4. Mind reading: it is a way of jumping to conclusions about what others think or feel about the person who has the bias, for example: "I'm sure they will think I'm a failure." "You must be thinking that I'm a fool.” “Everyone will think I'm incapable."

5. Overgeneralization: it is a type of thinking that starts from the particular to the general, that is, from a specific situation a generalization is concluded, "This always happens to me.” "He never listens to me.” "Men are all the same.” "I will never be happy."

6. Disqualifying the positive: it is a way to downplay the virtues and qualities of oneself while evaluating the results of others as better. A patient who won a prize told me; "It was just luck, I really did not deserve it. They gave it to me to make me feel good.” Another patient told me; "I will never be a good partner for my husband.”

7. Labeling: it is a way to jump to conclusions in a negative way about oneself or others using labels such as "he is a jerk," "I am a failure," "he is a loser," "she is a snob.” This error of thought is a form of emotional economy where the labels serve so that the person is not exposed to certain situations or people, however, this does not corroborate if the thoughts are correct or not, while we lose the opportunity to have positive experiences.

8. Should statements: this bias is a way to pressure oneself and others to do or achieve things and can serve as a motivator, but when you do not achieve what is traced you experience strong frustration, for example, "I must always succeed." "You should not make mistakes." "You should have seen that coming and prevented it.” They are inflexible and unrealistic imperatives that will cause the person to experience a strong emotional response if he does not achieve them. Low self-esteem and feelings of overcoming are common results of this bias.

9. Emotional reasoning: is the tendency to believe that our negative emotions reflect reality as it is, for example, a patient used to tell me the following "I feel incompetent, therefore I am good for nothing."

10. Obstacle bias: refers to negative interpretations about challenges, difficulties in life, and our own abilities. It is a way to give up before trying; "I will never be able to achieve it, it is very difficult for me." "It is better if I do not even try because it is certain that I will fail.” This bias is the one that lies behind the tendency to procrastinate because, in front of the challenge, the person postpones their performance to avoid feeling incompetent.

11. Personalization: is the tendency to take responsibility for oneself or blame for situations that happen and that was not directly caused by the person; "She is not answering my calls, that means that I offended her in some way." "It's my fault that she feels depressed." "It's because of me that my team did not win."

12. Mental filtering: it is the tendency to look for information that fits our pre-established beliefs. For example, if a person is depressed, they will have a tendency to focus on the negative side of life (unfortunate news, personal errors, disregard of others, etc.) and leave aside positive, pleasant, and desirable information.

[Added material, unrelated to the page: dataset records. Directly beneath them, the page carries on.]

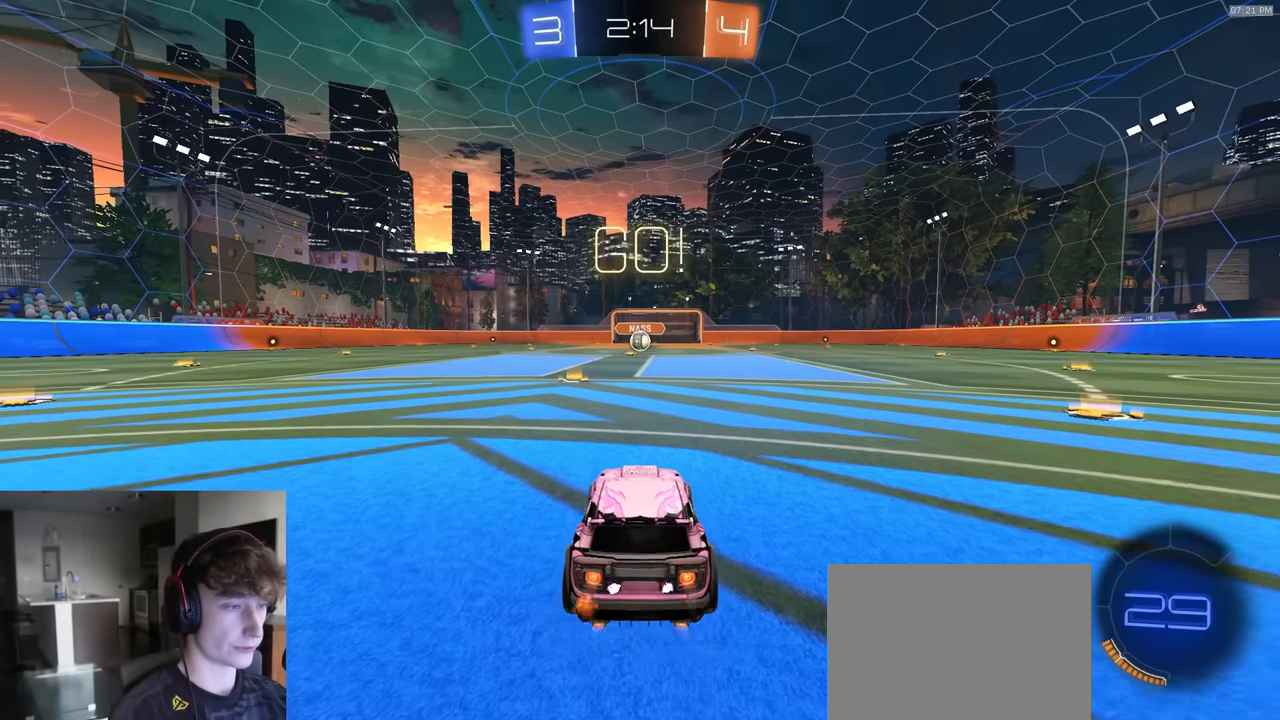
{"buttons": ["CROSS", "L1", "R1", "R2", "L3"], "left_stick": "down", "right_stick": "center", "events": [[217, "left_stick", "right"], [250, "CROSS", "down"], [317, "L1", "down"], [317, "left_stick", "up-left"], [334, "CROSS", "up"], [367, "CROSS", "down"], [367, "L3", "down"], [400, "left_stick", "down"]]}
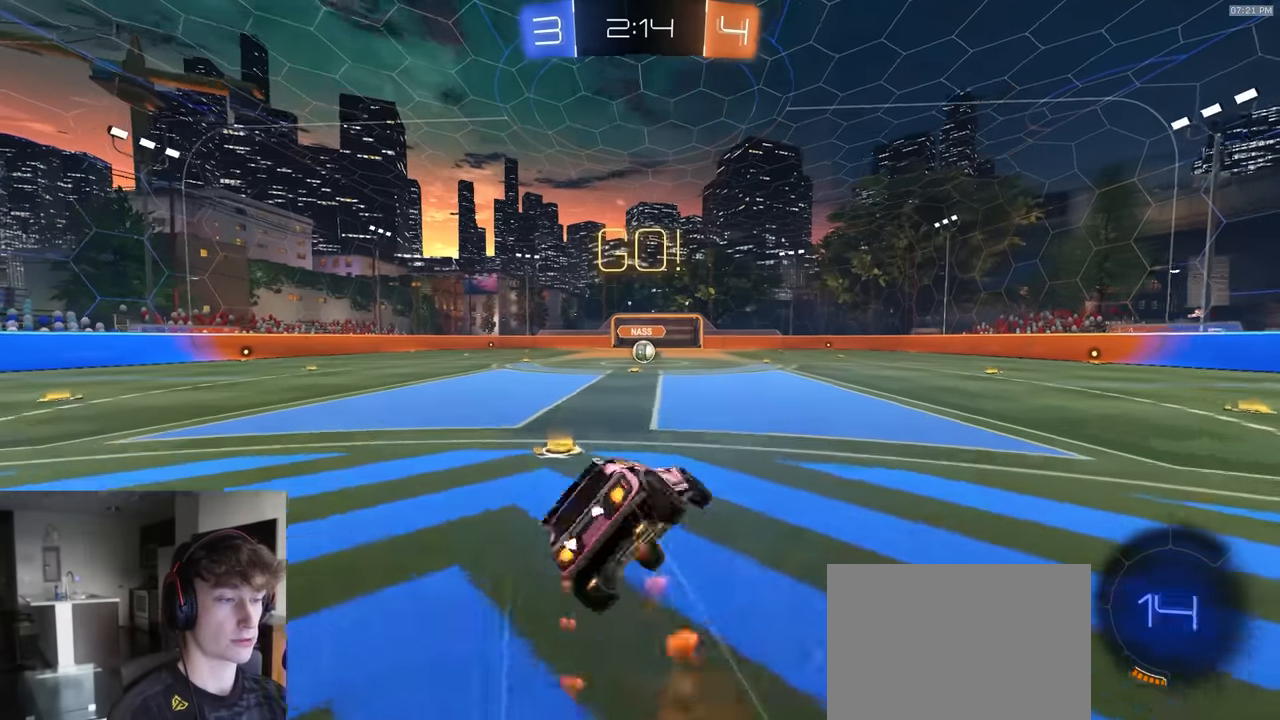
{"buttons": ["L1", "R1", "R2", "L3"], "left_stick": "down-left", "right_stick": "center", "events": [[34, "left_stick", "down-left"], [150, "R2", "up"], [184, "CROSS", "up"], [184, "L3", "up"], [367, "L3", "down"], [367, "R2", "down"]]}
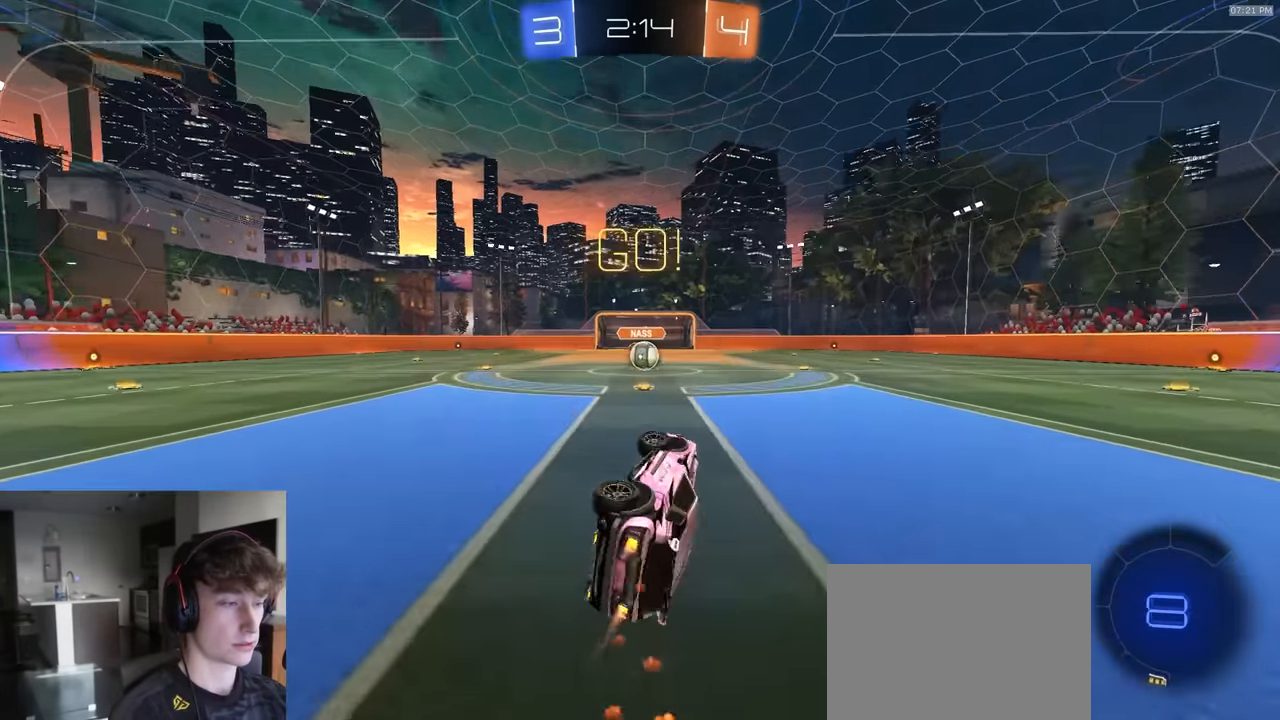
{"buttons": ["R2"], "left_stick": "center", "right_stick": "center", "events": [[84, "TRIANGLE", "down"], [150, "L3", "up"], [167, "L1", "up"], [184, "TRIANGLE", "up"], [200, "left_stick", "center"], [267, "R1", "up"]]}
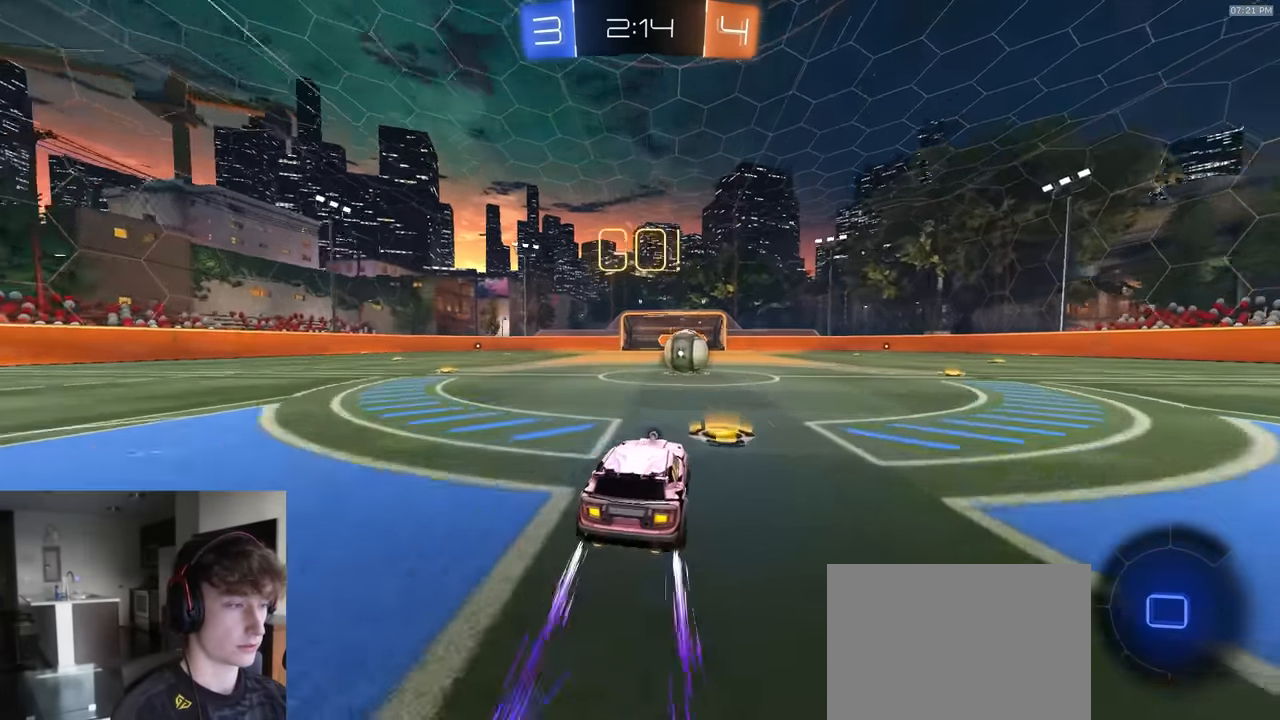
{"buttons": ["R2"], "left_stick": "right", "right_stick": "center", "events": [[200, "left_stick", "left"], [334, "CROSS", "down"], [367, "left_stick", "right"], [434, "CROSS", "up"]]}
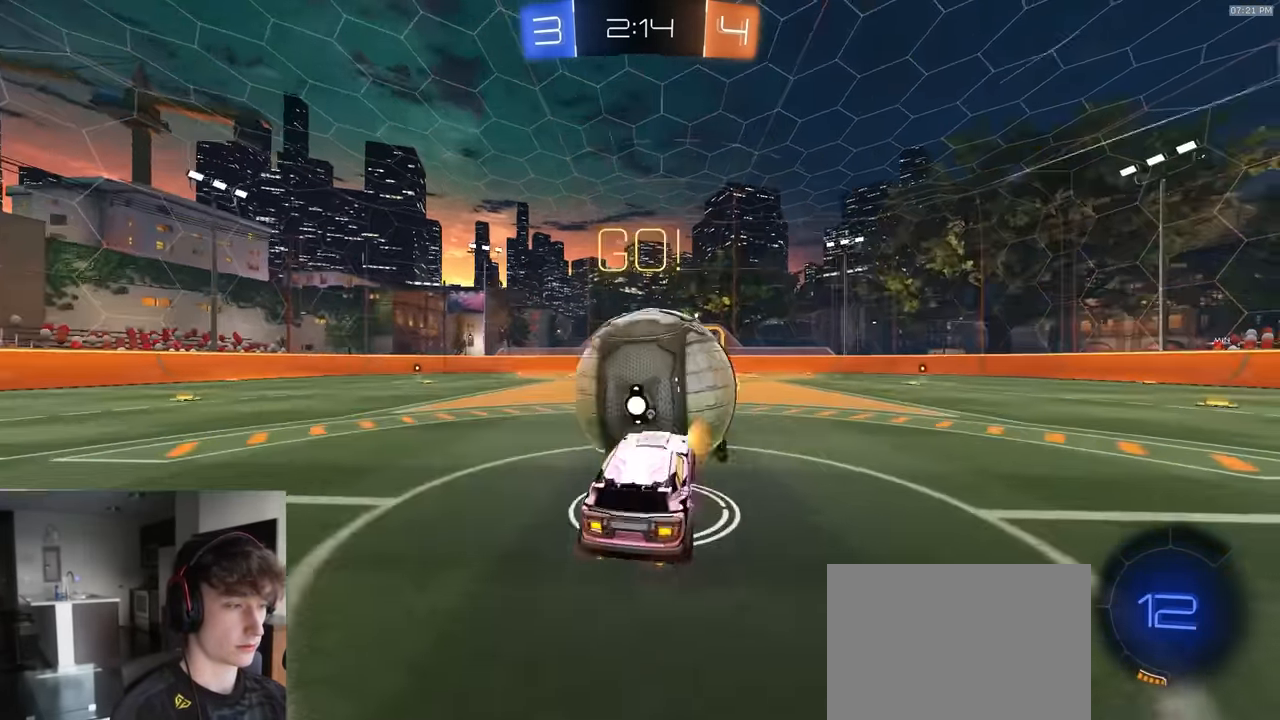
{"buttons": ["CIRCLE", "TRIANGLE", "R2"], "left_stick": "down-left", "right_stick": "center", "events": [[17, "CROSS", "down"], [34, "L3", "down"], [84, "CIRCLE", "down"], [100, "left_stick", "down"], [117, "CROSS", "up"], [334, "L3", "up"], [367, "left_stick", "down-left"], [400, "TRIANGLE", "down"]]}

These biases do not operate exclusively in people who are depressed, anxious, or have some other psychological disorder. Actually, they operate in all of us, because our brain is not accurate and often works as a bad judge who jumps to conclusions or dictates sentence without taking into account the evidence. Therefore, it is desirable that people learn to question their thinking and seek whether they are valid or not, rational or irrational, and what is the bias or error of the thought behind them. Thinking about what is thought is a skill that in psychology is called metacognition, and changing thoughts in more rational, objective, and appropriate ways is part of the cognitive restructuring that is sought in CBT.

If you attend CBT meetings, your therapist will teach you techniques and strategies to clearly identify these biases in your daily life and to be able to modify them for more objective and balanced beliefs. This will allow you to face the adversities in your life and experience more satisfaction in your work, with your friends, with your partner, and in any area of ​​life.